Defendant argued that the treating physicians conclusions regarding causation could not be considered substantial evidence because the facts reported to the physician by the applicant did not match those to which he testified at trial.

However, the relevant medical experts and the WCAB commissioners both noted that the significant issue here was not the objective stress of the job, but applicant’s own perception of stress.  Because his perception of work-stress caused the stroke, the WCAB concurred with the WCJ that the stroke was industrial.

Defendant argued that stress is an injury psychiatric in nature, and thus must be caused by actual events of employment.  (See Labor Code section 3208.3)  And, as my well-traveled and discerning readers will recall, the Court of Appeal already held that an emotional response to a Personnel Action falls under the scope of a good-faith personnel action.

The commissioners rejected this argument as well – while acknowledging the higher threshold for psyche injuries, the panel noted “there is no similar requirement for physical injuries caused by stress.  The only requirement is that the work-related stress be a contributing cause to applicant’s injury.”

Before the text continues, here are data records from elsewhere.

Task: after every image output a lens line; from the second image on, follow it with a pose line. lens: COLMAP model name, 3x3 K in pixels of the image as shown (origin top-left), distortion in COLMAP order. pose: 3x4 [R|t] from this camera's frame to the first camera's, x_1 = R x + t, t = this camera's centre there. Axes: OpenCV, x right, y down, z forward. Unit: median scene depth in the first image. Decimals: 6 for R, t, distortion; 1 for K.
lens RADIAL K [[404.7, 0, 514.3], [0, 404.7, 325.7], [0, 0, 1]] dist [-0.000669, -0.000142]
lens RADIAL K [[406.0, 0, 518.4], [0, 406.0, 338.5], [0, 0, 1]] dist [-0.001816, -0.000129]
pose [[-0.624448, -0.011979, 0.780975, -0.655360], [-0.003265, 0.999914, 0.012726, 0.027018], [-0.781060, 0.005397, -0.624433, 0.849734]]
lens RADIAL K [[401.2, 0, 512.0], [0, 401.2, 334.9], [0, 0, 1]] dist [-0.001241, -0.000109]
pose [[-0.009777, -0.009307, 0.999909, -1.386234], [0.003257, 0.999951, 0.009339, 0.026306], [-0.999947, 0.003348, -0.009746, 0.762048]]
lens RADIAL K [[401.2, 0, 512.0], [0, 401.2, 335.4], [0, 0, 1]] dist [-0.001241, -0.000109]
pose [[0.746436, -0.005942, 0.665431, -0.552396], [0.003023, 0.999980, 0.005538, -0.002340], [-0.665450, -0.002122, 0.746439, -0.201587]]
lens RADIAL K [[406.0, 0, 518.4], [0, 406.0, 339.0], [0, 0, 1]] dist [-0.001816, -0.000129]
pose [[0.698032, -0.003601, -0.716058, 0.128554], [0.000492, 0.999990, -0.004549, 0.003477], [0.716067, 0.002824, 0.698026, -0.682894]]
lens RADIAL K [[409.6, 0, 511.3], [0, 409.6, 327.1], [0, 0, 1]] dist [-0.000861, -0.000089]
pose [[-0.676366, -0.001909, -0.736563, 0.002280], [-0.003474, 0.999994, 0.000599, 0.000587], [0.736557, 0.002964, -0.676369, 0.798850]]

Your humble blogger can only answer this response with a few crack-pot ideas:

Labor Code section 3600(a)(3) requires proximate cause for the injury to be compensable – “[w]here the injury is proximately caused by the employment, either with or without negligence.”  Could one argue that a person that irrationally or unreasonably perceives stress to the point of stroke in an environment where such stress should not or does not exist, could just as easily have similar stroke from family life, traffic, or any other non-industrial activity which can be irrationally perceived as stressful?  Don’t people get strokes from stress outside of work too?

Additionally, we have somewhat of an “eggshell” applicant here.  There is a writ denied panel case in which an applicant’s industrially-caused pneumonia triggered a pre-existing and previously dormant common variable immune deficiency, necessitating lifetime medical treatment.  The WCAB reversed the WCJ’s reliance on the eggshell plaintiff rule, instead finding that something would have eventually triggered the pre-existing condition.  Accordingly, if an applicant is inclined to misperceive an average work-site as particularly stressful, wouldn’t the same be true for any non-work events?

What do you think, dear readers?  Should the subjective deviation from objectively reasonable responses be compensable under comp?